To do: Your answer should consist of the lines below that hold the word "still".

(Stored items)
○ ○ ○ ○ ○

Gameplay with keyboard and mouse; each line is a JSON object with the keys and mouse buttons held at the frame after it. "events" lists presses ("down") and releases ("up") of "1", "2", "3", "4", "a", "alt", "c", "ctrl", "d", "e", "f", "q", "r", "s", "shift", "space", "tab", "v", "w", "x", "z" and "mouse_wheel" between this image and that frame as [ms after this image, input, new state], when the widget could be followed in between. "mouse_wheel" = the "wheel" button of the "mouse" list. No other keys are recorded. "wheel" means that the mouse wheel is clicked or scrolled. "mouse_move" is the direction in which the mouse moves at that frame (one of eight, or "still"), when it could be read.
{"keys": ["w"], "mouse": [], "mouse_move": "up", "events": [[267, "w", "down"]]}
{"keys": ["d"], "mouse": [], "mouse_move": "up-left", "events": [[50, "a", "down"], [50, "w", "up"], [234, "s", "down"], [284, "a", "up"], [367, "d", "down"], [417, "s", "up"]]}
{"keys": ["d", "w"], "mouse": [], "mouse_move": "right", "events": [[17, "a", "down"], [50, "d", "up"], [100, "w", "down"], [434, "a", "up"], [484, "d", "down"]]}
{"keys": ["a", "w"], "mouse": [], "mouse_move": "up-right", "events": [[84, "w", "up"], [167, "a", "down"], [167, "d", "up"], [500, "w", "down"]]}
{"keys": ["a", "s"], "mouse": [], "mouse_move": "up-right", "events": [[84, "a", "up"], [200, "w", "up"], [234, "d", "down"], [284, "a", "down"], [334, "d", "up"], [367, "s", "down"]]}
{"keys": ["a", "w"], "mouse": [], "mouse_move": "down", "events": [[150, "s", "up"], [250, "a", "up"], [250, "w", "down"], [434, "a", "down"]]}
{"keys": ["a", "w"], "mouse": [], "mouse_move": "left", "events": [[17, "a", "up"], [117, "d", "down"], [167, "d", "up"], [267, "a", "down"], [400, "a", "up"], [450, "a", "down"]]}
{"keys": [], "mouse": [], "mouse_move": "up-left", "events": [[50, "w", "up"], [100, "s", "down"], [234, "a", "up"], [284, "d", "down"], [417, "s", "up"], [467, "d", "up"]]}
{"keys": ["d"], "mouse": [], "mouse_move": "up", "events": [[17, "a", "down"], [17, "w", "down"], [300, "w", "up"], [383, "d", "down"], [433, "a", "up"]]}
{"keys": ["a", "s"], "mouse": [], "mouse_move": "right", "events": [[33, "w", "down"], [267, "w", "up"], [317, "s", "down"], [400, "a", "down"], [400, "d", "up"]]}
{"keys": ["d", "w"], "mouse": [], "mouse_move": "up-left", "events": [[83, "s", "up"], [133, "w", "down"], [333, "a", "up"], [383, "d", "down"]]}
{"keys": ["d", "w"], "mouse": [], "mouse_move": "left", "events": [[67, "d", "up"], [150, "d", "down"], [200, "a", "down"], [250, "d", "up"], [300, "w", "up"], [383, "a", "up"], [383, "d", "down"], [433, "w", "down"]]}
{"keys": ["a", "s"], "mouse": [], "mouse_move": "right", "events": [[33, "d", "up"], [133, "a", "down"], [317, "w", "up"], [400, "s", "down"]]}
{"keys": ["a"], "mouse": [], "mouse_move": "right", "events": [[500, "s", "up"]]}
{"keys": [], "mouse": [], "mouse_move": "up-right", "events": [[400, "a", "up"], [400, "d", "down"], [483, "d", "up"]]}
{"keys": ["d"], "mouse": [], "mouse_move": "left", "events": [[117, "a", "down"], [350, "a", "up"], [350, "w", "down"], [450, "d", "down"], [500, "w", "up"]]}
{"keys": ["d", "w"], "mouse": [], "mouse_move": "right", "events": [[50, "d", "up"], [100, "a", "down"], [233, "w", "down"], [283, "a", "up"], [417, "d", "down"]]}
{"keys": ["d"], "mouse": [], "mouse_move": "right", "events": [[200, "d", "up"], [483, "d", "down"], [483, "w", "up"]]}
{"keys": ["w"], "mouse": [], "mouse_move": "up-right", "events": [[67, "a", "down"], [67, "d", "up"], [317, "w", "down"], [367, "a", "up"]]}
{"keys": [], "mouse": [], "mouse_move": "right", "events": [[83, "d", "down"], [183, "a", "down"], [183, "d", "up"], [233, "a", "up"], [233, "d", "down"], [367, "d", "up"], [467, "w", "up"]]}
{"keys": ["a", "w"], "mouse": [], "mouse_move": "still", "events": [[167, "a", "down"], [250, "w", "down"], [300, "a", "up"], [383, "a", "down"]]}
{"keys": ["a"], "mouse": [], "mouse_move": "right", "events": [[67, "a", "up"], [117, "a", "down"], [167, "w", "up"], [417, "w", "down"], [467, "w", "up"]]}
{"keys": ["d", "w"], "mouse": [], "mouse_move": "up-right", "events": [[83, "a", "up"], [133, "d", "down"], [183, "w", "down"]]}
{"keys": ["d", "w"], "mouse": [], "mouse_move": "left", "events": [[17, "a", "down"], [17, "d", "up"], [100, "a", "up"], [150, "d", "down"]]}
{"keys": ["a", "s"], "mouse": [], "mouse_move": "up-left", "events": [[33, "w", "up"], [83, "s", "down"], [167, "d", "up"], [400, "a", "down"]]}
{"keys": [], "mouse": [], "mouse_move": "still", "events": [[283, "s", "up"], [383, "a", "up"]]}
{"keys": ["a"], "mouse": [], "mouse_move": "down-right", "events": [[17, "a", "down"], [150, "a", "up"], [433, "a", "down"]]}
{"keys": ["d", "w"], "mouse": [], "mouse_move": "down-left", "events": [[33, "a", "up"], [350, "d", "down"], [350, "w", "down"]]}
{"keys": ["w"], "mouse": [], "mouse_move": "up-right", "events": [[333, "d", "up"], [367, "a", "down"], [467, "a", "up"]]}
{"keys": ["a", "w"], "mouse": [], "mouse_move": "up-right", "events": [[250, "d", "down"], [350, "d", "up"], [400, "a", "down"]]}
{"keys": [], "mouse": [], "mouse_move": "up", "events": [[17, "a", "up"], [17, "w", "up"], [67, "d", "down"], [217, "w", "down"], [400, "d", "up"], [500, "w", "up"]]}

○ ○ ○ ○ ○

Result:
Gameplay with keyboard and mouse; each line is a JSON object with the keys and mouse buttons held at the frame after it. "events" lists presses ("down") and releases ("up") of "1", "2", "3", "4", "a", "alt", "c", "ctrl", "d", "e", "f", "q", "r", "s", "shift", "space", "tab", "v", "w", "x", "z" and "mouse_wheel" between this image and that frame as [ms after this image, input, new state], when the widget could be followed in between. "mouse_wheel" = the "wheel" button of the "mouse" list. No other keys are recorded. "wheel" means that the mouse wheel is clicked or scrolled. "mouse_move" is the direction in which the mouse moves at that frame (one of eight, or "still"), when it could be read.
{"keys": ["a", "w"], "mouse": [], "mouse_move": "still", "events": [[167, "a", "down"], [250, "w", "down"], [300, "a", "up"], [383, "a", "down"]]}
{"keys": [], "mouse": [], "mouse_move": "still", "events": [[283, "s", "up"], [383, "a", "up"]]}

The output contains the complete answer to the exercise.